Okuduğum en güzel aşk hikâyelerinden biri... Müslüman erkek (Mahmud) ile Yezidi kızın (Yezida) imkânsız aşkı. Çünkü törelere göre Müslüman biri Ezidi biriyle evlenemez. Ama yürek töre falan dinlemiyor... Törelere rağmen birbirini seven ve birlikte olmak için çabalayan iki aşığın hikâyesini okuyoruz.
''Yezida: Ya köylerin öfkesi Mahmud? Ya insanların? Ya törelerin, aşiretlerin? Onları yenebilir misin sen? Bin yıllık çaresizliği?

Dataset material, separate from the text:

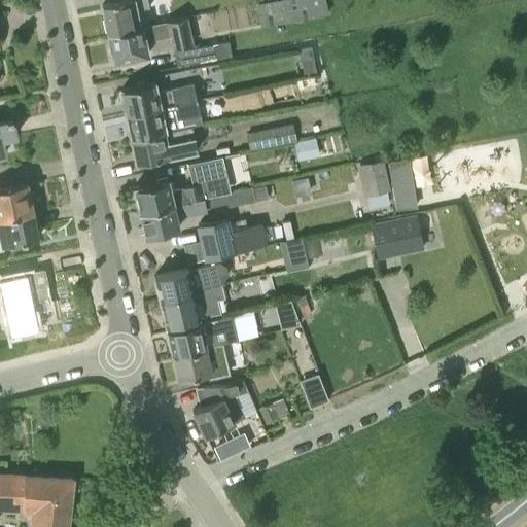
[(149,7),(147,0),(120,0),(102,4),(108,33),(139,27),(135,10),(149,7)]
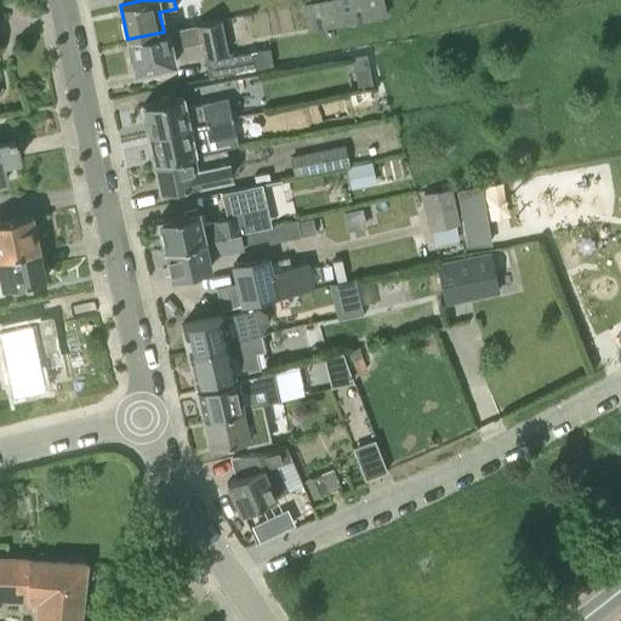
[(307,30),(386,16),(382,0),(324,0),(302,5),(307,30)]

Mahmud: Yeneceğiz Yezida. Seninle birlik olup yeneceğiz. Tek başıma benim de gücüm yetmez. Ama sen olursan yanımda, sevdan olursa, desteğin olursa. Tüm civar köylerden ağalar, beyler gelse de; İdil'den, Cizre'den, Midyat'tan kaymakamlar gelse de; Mardin'den, Diyar-ı Bekir'den, Siirt'ten valiler gelse de; Ankara'dan vekiller gelse de yeneriz Yezida. Her maniyi aşarız, her güçlüğü yeneriz. Yeter ki bileklerimiz birleşe seninle...''
En çok etkilendiğim kısım Yezidilerin 'çember inancı' oldu. Ve Yezida'nın kendini çember içine alması... Böyle bir inacın olması ve buna fazlasıyla önem vermeleri, sanki cam bariyer varmışçasına kimsenin çemberin içindeki kişiye dokunamaması beni çok çok etkiledi.
"Çember, çemberi çizen için, komedi, içindeki içinse dramdır ama eğer biri kendini çember içine almışsa bu trajedidir."